Scientific classification
- Kingdom: Plantae
- Clade: Tracheophytes
- Division: Polypodiophyta
- Class: Polypodiopsida
- Order: Polypodiales
- Suborder: Aspleniineae
- Family: Blechnaceae
- Genus: Blechnum
- Species: B. montanum
- Binomial name: Blechnum montanum T.C.Chambers & P.A.Farrant

= Blechnum montanum =

- Genus: Blechnum
- Species: montanum
- Authority: T.C.Chambers & P.A.Farrant
- Conservation status: NT

Species of fern

Blechnum montanum, or mountain kiokio, is a species of fern, endemic to New Zealand.

== Description ==
A large fern, B. montanum has scaly rhizomes that can be up to 20cm long, and strongly dimorphic fronds.

== Range ==
This species is found in the North and South Island of New Zealand, as well as the outlying subantarctic islands of the Auckland, Campbell, and Antipodes Islands, along with the Chatham Islands.

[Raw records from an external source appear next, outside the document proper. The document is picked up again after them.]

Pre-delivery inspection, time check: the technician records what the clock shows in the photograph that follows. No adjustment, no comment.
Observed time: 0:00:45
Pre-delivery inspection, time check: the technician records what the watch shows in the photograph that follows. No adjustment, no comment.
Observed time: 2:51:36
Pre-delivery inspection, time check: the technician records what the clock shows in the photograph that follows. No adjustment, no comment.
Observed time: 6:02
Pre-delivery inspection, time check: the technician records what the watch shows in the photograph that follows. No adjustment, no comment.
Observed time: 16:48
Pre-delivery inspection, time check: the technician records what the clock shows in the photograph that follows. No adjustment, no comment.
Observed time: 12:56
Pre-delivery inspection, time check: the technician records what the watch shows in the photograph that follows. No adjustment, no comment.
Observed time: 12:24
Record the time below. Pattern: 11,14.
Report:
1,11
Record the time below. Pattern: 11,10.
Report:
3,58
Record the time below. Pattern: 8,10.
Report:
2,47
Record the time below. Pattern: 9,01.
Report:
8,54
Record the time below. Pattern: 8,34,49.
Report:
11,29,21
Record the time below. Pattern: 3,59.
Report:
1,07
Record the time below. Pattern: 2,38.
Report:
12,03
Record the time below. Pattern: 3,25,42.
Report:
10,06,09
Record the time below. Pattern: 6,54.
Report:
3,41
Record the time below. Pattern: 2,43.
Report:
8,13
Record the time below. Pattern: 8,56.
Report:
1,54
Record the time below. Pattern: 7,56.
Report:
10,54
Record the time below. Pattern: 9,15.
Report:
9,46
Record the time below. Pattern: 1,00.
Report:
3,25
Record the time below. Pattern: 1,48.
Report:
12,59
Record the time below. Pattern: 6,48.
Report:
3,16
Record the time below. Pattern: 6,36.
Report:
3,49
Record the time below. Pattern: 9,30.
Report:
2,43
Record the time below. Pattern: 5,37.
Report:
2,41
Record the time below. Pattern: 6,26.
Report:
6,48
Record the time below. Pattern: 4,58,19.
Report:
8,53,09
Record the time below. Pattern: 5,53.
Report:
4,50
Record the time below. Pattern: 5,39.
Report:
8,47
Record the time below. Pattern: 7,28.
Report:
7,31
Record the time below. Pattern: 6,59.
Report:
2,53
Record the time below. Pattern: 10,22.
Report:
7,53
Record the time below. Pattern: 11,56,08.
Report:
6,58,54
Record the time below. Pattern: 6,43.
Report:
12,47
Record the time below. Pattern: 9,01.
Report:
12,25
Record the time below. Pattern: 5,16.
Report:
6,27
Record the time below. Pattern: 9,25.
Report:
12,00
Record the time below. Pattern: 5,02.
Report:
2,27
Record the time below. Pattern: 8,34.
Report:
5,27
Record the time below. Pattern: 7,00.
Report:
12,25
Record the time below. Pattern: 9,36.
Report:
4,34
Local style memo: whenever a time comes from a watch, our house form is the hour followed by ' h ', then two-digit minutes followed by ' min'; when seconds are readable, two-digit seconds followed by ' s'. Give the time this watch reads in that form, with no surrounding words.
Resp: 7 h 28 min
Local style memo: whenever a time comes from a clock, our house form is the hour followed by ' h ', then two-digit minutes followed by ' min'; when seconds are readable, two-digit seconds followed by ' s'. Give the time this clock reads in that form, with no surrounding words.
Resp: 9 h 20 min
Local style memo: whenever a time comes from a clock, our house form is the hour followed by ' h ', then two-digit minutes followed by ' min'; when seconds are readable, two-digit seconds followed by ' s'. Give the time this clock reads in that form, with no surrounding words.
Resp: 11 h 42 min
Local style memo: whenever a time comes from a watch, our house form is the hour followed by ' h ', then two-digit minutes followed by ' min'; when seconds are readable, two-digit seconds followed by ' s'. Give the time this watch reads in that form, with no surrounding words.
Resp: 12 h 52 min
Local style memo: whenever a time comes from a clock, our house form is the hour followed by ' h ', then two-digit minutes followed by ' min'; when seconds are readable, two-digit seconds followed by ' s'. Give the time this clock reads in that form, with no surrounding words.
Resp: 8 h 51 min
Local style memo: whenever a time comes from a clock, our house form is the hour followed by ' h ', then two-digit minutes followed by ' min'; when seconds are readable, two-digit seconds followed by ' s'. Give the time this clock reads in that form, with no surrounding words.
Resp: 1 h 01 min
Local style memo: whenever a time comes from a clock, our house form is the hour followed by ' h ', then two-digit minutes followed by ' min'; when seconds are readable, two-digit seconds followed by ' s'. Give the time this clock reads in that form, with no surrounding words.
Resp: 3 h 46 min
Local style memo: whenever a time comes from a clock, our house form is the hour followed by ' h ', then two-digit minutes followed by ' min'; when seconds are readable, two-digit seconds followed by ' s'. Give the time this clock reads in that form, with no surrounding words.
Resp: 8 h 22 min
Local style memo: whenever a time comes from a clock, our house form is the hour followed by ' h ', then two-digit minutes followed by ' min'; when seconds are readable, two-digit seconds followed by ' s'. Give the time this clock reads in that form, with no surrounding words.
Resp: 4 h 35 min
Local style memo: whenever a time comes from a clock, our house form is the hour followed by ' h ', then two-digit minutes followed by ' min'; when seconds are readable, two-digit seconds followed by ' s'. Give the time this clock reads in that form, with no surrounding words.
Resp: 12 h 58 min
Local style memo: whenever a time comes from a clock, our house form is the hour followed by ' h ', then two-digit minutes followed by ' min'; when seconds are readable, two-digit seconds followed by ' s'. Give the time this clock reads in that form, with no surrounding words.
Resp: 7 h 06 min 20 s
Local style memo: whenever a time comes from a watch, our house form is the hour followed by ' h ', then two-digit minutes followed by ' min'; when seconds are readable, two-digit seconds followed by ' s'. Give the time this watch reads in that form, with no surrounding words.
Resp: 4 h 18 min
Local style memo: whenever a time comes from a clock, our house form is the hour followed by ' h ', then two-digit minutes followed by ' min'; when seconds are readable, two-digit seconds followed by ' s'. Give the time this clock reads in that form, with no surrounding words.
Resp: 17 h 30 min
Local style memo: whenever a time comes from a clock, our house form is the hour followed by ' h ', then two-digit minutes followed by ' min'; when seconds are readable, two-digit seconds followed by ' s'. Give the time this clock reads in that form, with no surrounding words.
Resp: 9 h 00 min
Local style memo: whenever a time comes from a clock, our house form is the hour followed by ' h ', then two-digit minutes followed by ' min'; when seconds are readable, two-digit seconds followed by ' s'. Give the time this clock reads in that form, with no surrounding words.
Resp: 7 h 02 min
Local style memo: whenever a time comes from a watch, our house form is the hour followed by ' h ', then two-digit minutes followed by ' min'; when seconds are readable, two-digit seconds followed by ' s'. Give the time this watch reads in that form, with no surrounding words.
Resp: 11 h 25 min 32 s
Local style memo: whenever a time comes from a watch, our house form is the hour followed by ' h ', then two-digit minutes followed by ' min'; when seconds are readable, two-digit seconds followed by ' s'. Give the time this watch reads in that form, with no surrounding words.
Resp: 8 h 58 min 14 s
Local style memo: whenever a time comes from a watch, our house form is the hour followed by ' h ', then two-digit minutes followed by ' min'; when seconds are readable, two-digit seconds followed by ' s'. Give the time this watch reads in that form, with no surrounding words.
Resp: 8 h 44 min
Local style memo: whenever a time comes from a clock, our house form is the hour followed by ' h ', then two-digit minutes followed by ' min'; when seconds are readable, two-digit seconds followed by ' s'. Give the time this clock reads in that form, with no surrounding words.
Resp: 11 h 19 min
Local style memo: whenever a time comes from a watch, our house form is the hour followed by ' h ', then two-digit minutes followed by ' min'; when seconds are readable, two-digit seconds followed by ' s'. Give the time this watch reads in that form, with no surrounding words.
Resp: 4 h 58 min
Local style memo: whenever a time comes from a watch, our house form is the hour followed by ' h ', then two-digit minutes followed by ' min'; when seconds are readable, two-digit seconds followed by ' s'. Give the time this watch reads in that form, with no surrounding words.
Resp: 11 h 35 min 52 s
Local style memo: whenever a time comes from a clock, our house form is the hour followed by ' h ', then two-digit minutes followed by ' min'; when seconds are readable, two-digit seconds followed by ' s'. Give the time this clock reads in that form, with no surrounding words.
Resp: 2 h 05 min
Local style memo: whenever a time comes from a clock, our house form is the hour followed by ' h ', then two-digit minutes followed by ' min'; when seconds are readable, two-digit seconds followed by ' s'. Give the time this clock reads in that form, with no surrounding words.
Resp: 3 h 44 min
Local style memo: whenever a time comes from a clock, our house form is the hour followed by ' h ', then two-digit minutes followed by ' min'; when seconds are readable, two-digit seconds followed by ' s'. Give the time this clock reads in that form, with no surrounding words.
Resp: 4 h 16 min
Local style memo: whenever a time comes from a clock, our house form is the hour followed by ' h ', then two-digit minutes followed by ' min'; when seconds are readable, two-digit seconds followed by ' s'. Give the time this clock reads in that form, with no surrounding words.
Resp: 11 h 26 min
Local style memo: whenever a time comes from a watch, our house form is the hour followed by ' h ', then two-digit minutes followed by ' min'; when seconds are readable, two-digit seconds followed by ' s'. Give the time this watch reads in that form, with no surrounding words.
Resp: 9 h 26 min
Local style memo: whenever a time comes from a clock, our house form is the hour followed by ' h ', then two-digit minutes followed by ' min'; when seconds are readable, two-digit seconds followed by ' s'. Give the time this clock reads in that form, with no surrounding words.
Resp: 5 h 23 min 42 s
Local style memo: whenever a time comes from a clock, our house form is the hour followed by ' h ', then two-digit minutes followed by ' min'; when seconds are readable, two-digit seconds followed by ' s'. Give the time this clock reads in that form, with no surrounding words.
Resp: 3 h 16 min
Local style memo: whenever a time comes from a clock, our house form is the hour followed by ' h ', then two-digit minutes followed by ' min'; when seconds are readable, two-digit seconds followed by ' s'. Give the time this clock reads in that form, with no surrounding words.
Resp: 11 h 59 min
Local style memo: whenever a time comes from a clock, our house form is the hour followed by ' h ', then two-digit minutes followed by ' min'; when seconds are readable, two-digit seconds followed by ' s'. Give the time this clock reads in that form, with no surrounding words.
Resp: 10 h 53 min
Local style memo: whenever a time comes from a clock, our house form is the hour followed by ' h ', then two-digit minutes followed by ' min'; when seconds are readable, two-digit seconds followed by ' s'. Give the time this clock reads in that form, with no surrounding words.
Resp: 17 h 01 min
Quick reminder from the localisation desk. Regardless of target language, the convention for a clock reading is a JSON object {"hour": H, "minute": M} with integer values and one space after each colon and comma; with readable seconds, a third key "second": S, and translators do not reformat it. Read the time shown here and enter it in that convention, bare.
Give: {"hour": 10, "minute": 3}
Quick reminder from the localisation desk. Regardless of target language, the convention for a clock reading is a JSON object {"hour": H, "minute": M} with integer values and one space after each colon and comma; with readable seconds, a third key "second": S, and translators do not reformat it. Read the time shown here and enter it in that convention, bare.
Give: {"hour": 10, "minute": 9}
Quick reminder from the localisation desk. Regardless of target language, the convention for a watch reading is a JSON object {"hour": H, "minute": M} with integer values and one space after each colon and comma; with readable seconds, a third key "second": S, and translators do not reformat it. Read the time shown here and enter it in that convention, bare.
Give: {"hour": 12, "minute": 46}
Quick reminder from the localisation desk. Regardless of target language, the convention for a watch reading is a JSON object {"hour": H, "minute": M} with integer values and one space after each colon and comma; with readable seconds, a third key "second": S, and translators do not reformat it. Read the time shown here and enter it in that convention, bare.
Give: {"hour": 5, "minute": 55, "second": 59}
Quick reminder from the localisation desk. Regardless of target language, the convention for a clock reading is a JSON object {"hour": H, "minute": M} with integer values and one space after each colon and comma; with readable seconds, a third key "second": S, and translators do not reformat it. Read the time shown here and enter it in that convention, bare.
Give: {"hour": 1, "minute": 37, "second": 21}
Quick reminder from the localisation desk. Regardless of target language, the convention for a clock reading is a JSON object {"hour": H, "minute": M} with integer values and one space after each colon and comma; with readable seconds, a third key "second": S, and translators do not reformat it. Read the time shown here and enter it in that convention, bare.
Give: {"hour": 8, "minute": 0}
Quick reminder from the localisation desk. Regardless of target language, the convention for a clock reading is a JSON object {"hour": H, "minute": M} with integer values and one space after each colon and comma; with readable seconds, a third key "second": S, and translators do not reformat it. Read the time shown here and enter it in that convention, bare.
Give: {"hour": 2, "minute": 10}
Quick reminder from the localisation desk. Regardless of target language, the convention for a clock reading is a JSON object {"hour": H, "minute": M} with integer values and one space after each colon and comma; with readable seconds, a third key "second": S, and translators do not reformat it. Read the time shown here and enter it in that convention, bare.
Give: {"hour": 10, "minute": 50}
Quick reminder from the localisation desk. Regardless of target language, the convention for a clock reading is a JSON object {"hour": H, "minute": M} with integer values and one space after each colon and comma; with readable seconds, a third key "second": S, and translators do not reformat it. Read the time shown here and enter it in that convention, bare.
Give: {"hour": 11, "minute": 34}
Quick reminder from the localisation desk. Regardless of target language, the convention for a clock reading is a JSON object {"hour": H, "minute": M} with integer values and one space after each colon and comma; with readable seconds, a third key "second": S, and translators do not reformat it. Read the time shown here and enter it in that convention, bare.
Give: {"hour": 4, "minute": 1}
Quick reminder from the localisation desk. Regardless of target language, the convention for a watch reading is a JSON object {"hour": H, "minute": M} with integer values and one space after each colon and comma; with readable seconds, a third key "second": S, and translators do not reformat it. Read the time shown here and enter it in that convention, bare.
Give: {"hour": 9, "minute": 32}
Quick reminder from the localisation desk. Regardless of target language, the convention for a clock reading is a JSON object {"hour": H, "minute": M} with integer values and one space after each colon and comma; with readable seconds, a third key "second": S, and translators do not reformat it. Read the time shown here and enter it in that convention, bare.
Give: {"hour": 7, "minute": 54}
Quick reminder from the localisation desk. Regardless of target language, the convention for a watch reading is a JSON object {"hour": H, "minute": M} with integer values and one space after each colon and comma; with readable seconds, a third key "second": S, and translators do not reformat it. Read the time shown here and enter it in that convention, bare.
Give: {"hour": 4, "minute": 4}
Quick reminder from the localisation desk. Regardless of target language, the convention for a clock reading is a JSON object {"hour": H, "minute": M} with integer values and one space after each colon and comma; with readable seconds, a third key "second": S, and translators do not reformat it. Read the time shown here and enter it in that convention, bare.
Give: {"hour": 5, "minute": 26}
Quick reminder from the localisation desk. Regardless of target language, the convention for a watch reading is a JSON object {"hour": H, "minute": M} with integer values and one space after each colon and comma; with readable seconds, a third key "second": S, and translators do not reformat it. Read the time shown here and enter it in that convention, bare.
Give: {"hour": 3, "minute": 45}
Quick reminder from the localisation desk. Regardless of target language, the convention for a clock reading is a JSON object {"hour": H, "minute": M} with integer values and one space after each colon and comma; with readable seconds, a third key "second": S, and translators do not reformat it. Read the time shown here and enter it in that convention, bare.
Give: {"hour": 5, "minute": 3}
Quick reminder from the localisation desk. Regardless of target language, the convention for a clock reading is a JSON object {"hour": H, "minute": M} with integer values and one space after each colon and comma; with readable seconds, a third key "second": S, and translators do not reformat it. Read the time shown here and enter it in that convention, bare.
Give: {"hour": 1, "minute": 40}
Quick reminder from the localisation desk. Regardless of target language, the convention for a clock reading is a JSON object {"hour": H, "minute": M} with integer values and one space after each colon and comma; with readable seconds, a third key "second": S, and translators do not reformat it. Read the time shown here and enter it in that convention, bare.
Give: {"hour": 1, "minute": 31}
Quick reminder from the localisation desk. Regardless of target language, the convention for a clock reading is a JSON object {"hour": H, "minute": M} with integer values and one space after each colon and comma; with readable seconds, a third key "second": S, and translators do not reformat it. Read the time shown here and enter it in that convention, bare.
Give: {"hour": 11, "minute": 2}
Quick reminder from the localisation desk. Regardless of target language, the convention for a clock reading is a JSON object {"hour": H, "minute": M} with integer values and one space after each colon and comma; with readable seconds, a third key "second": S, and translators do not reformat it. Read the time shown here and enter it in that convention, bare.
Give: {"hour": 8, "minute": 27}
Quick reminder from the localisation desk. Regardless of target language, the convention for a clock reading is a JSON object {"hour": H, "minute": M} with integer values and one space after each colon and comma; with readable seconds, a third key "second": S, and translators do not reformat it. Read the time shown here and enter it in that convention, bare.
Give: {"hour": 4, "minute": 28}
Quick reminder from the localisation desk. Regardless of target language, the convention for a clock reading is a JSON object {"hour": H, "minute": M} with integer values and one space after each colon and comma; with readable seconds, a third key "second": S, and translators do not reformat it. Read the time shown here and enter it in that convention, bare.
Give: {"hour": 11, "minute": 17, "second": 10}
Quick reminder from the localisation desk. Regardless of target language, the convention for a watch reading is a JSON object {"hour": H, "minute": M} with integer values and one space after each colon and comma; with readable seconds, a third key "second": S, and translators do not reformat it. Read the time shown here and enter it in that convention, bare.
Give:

North of Auckland, only hybrids with B. novae-zelandiae may be present.

== Habitat ==
On the North Island, B. montanum lives in alpine and subalpine habitats. In the South Island and on the outlying islands of New Zealand, it can be found in more diverse habitats.

== Etymology ==
Montanum comes from its montane and subalpine habitat, from the Latin montanus, for 'mountain'.

== Taxonomy ==
This species is sometimes considered part of Parablechnum.